Refusal of the wrong gallery. Refusal of the early museum show that comes too soon. Refusal of the brand collaboration that pays the bills but distorts the work. Refusal of the residency that flatters but doesn't develop anything. Refusal of the group show that puts the work in a context the artist can't stand by.

What refusal costs is real. It costs money. It costs visibility. It costs the social reward of being seen to be active. The art world is structured to punish artists who say no, particularly artists who are early in their careers — every refusal is treated as a missed opportunity, every opportunity as a moral obligation.

What refusal makes possible is the only thing that ultimately matters: the artist gets to make the work they actually want to make, and the work, over time, accrues coherence.

The careers that look chaotic from the outside are almost always careers that didn't practice refusal. The work is everywhere. It is in every group show, every art fair, every benefit auction, every collab. It has no center of gravity. The artist is exhausted. The collectors don't know what to make of it. The institutions can't position it.

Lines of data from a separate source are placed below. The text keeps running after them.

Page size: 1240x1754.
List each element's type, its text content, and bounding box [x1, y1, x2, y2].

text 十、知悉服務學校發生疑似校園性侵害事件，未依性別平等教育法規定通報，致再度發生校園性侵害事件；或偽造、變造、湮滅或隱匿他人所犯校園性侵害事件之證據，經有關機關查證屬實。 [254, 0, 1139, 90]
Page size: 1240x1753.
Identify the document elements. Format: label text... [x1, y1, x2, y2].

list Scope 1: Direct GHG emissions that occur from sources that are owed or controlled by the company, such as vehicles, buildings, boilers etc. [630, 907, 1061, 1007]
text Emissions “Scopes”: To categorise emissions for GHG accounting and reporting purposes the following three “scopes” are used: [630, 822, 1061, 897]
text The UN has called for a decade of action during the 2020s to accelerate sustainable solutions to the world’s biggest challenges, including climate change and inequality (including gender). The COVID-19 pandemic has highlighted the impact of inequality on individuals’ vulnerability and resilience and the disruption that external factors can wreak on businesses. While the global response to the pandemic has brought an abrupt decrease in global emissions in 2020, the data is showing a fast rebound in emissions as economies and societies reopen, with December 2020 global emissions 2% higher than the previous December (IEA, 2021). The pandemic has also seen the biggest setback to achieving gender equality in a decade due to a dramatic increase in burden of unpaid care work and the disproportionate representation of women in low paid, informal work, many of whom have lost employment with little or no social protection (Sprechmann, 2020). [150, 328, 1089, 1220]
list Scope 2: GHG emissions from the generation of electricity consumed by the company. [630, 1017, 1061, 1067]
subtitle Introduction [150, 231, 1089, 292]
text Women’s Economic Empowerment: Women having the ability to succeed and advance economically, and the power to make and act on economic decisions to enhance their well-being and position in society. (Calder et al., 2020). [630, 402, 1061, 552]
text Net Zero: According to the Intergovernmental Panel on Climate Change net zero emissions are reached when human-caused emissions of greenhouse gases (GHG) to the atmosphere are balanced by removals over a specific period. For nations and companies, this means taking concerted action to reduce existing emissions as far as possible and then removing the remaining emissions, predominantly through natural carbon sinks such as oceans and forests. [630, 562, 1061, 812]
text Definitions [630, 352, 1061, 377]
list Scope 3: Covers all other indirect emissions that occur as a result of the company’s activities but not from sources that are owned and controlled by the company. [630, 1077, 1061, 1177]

The careers that look inevitable, by contrast, are almost always careers built on refusing the wrong invitations long enough to make space for the right ones. Derrick Adams. Theaster Gates. Amy Sherald. Mickalene Thomas. Pick any of them. The careers do not look the way they look because they took every opportunity. They look the way they look because they were strategic about what they did, and ruthless about what they didn't.

This is not a moral position. It is a practical one. If you are a working artist trying to build something durable, the discipline of refusal is one of the most important skills you can develop.

Most of the time, the right answer to the next opportunity is yes. Some of the time, it is no. The artists who get good at telling the difference are the ones who last.